_Supplied records:_

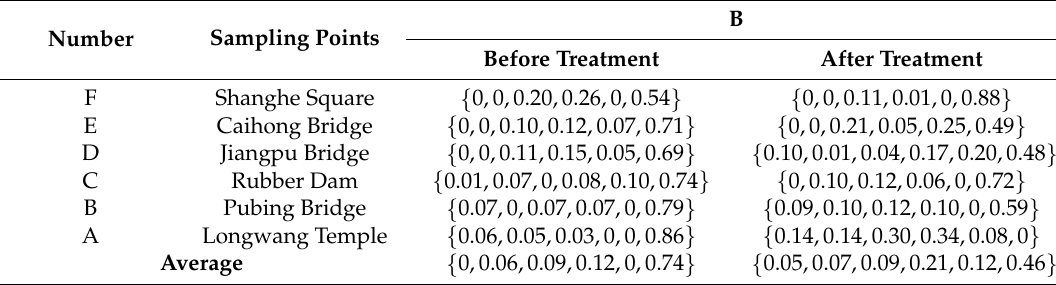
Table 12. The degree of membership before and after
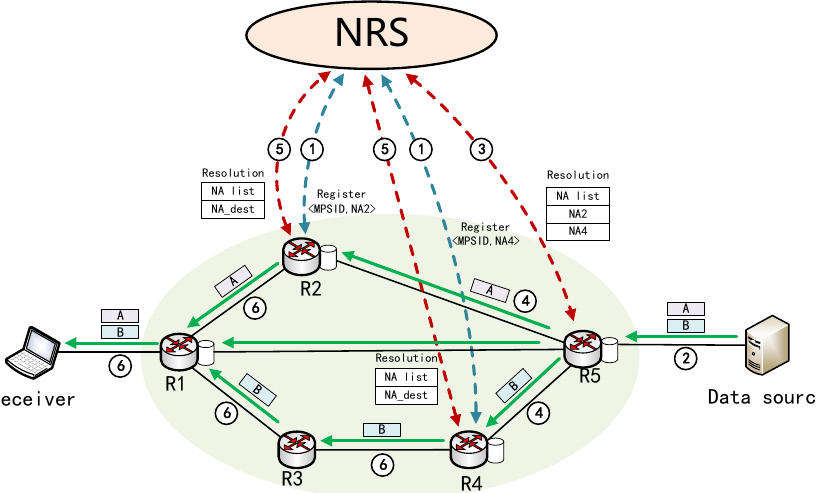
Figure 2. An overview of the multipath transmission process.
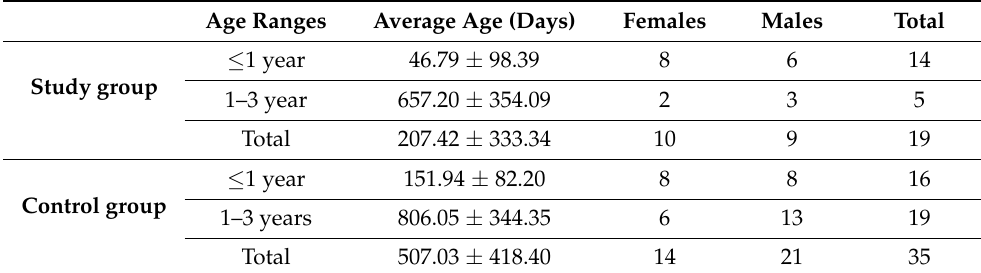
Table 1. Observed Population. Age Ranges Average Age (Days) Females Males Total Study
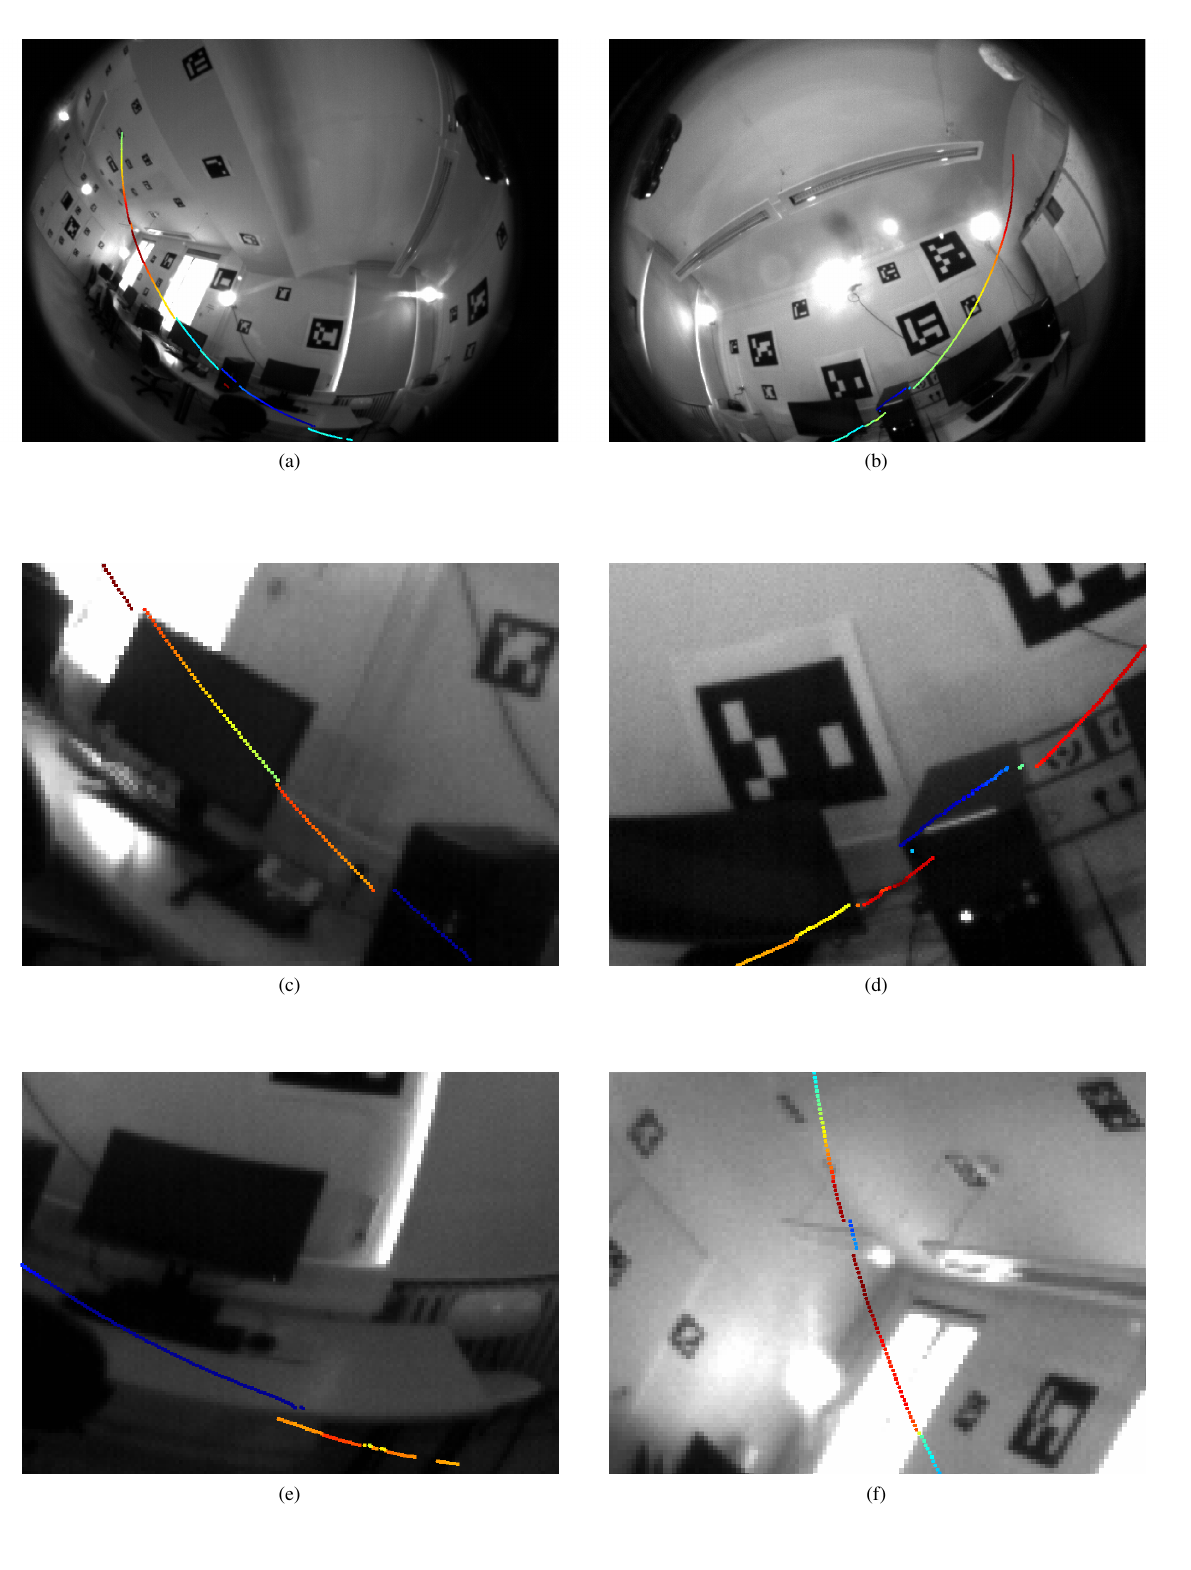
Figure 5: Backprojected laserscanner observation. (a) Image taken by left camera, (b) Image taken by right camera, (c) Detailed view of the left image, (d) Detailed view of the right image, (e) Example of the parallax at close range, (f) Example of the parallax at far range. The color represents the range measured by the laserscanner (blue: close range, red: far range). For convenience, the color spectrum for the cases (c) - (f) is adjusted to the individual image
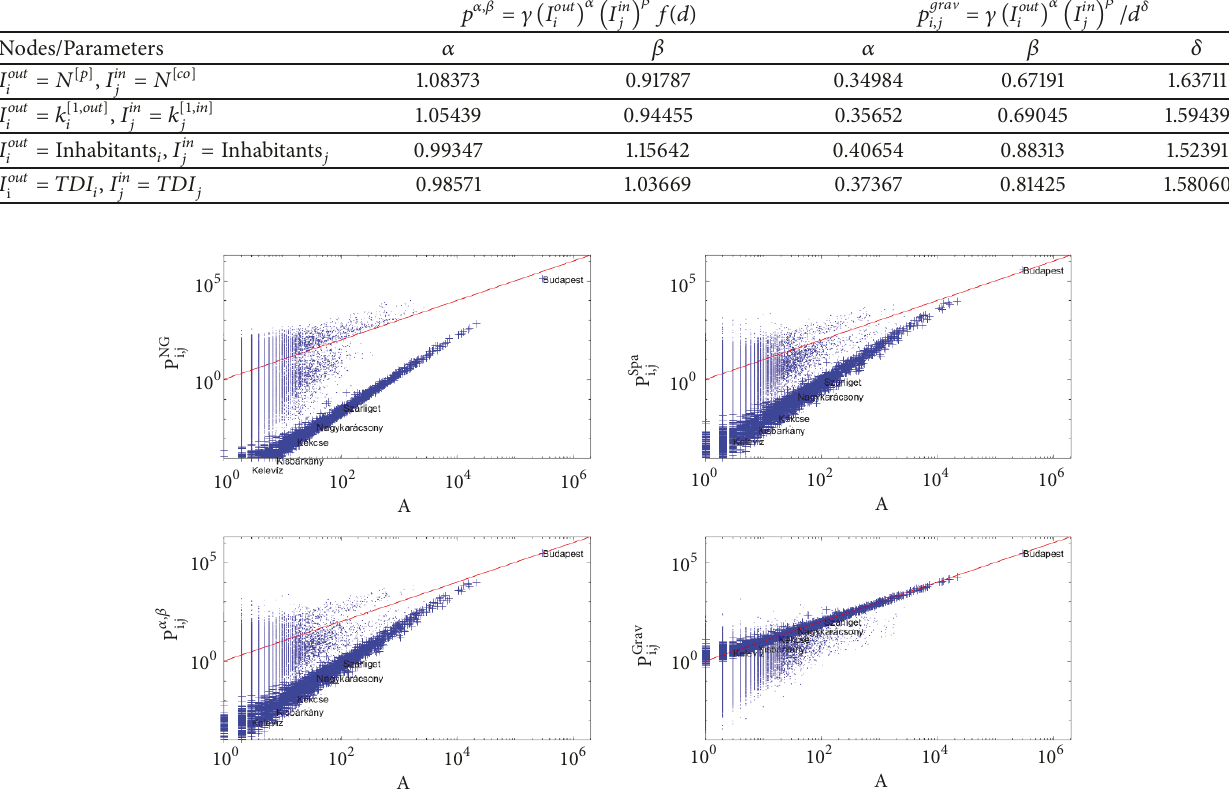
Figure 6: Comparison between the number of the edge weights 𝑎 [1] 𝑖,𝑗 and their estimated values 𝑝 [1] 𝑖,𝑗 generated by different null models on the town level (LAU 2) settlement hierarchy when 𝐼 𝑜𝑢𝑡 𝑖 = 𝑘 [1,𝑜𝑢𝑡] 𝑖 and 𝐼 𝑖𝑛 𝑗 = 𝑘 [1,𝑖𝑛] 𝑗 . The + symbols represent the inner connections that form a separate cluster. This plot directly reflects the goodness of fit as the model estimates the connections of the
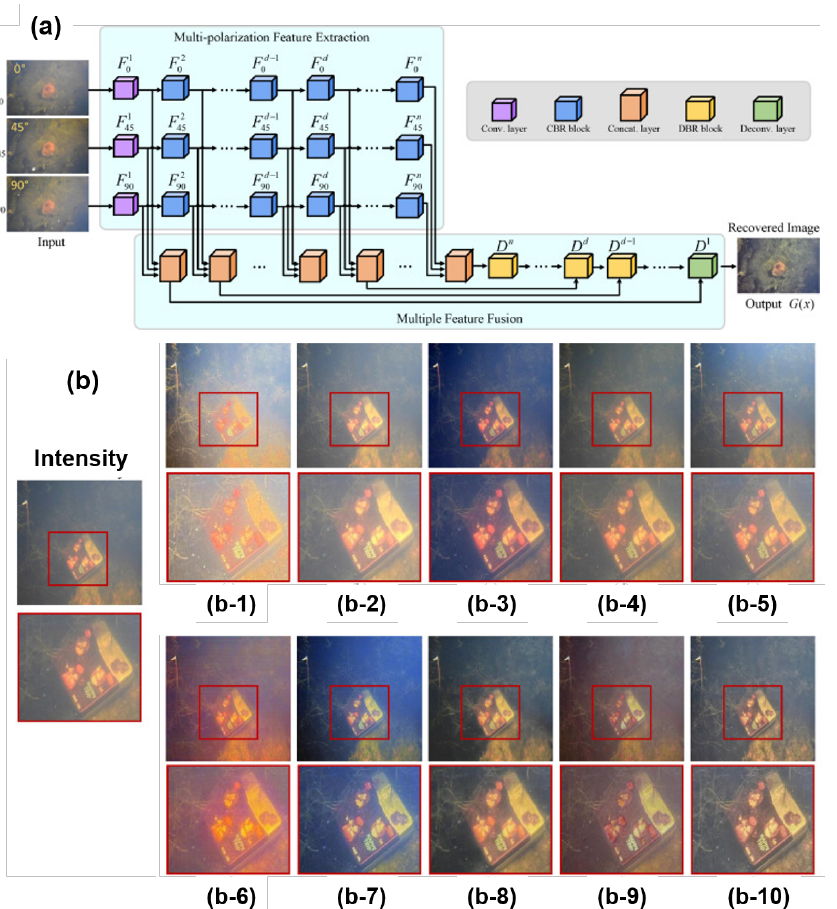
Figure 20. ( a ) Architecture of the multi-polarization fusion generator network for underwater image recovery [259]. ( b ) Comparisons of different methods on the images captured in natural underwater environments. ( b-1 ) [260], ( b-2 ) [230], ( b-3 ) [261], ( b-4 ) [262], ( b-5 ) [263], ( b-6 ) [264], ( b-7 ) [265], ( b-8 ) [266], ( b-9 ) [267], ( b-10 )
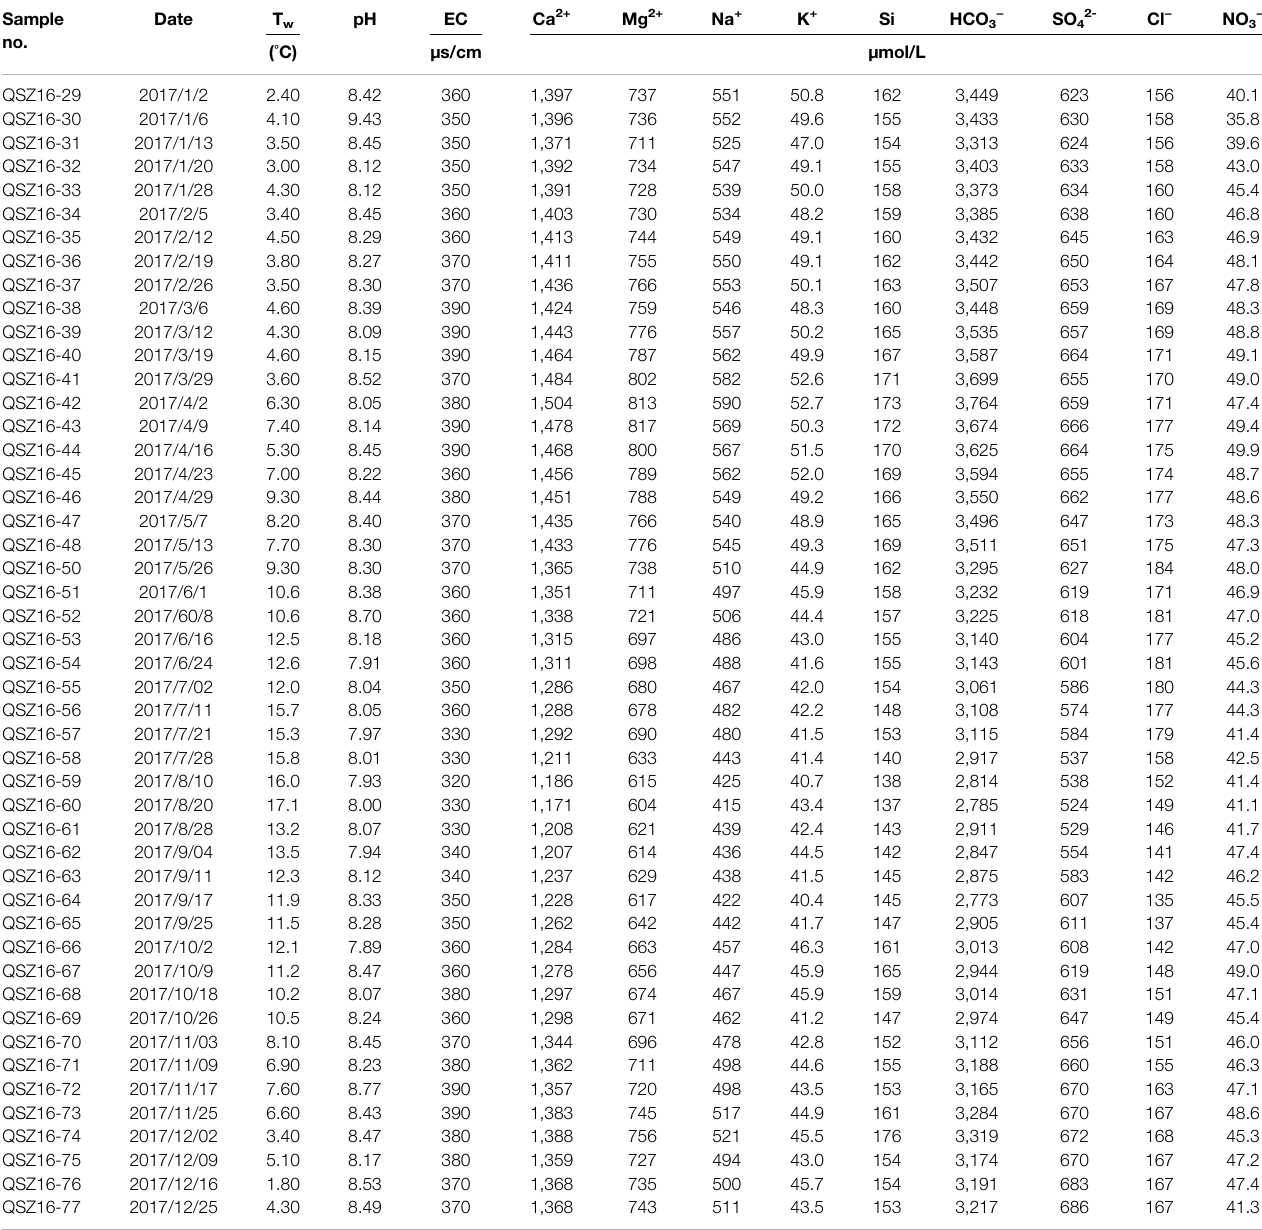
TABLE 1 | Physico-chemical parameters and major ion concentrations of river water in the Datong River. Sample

_What this task involves:_ Write out all the entries exactly, except for the pictures.

_Final answer:_
Table 12. The degree of membership before and after
Figure 2. An overview of the multipath transmission process.
Table 1. Observed Population. Age Ranges Average Age (Days) Females Males Total Study
Figure 5: Backprojected laserscanner observation. (a) Image taken by left camera, (b) Image taken by right camera, (c) Detailed view of the left image, (d) Detailed view of the right image, (e) Example of the parallax at close range, (f) Example of the parallax at far range. The color represents the range measured by the laserscanner (blue: close range, red: far range). For convenience, the color spectrum for the cases (c) - (f) is adjusted to the individual image
Figure 6: Comparison between the number of the edge weights 𝑎 [1] 𝑖,𝑗 and their estimated values 𝑝 [1] 𝑖,𝑗 generated by different null models on the town level (LAU 2) settlement hierarchy when 𝐼 𝑜𝑢𝑡 𝑖 = 𝑘 [1,𝑜𝑢𝑡] 𝑖 and 𝐼 𝑖𝑛 𝑗 = 𝑘 [1,𝑖𝑛] 𝑗 . The + symbols represent the inner connections that form a separate cluster. This plot directly reflects the goodness of fit as the model estimates the connections of the
Figure 20. ( a ) Architecture of the multi-polarization fusion generator network for underwater image recovery [259]. ( b ) Comparisons of different methods on the images captured in natural underwater environments. ( b-1 ) [260], ( b-2 ) [230], ( b-3 ) [261], ( b-4 ) [262], ( b-5 ) [263], ( b-6 ) [264], ( b-7 ) [265], ( b-8 ) [266], ( b-9 ) [267], ( b-10 )
TABLE 1 | Physico-chemical parameters and major ion concentrations of river water in the Datong River. Sample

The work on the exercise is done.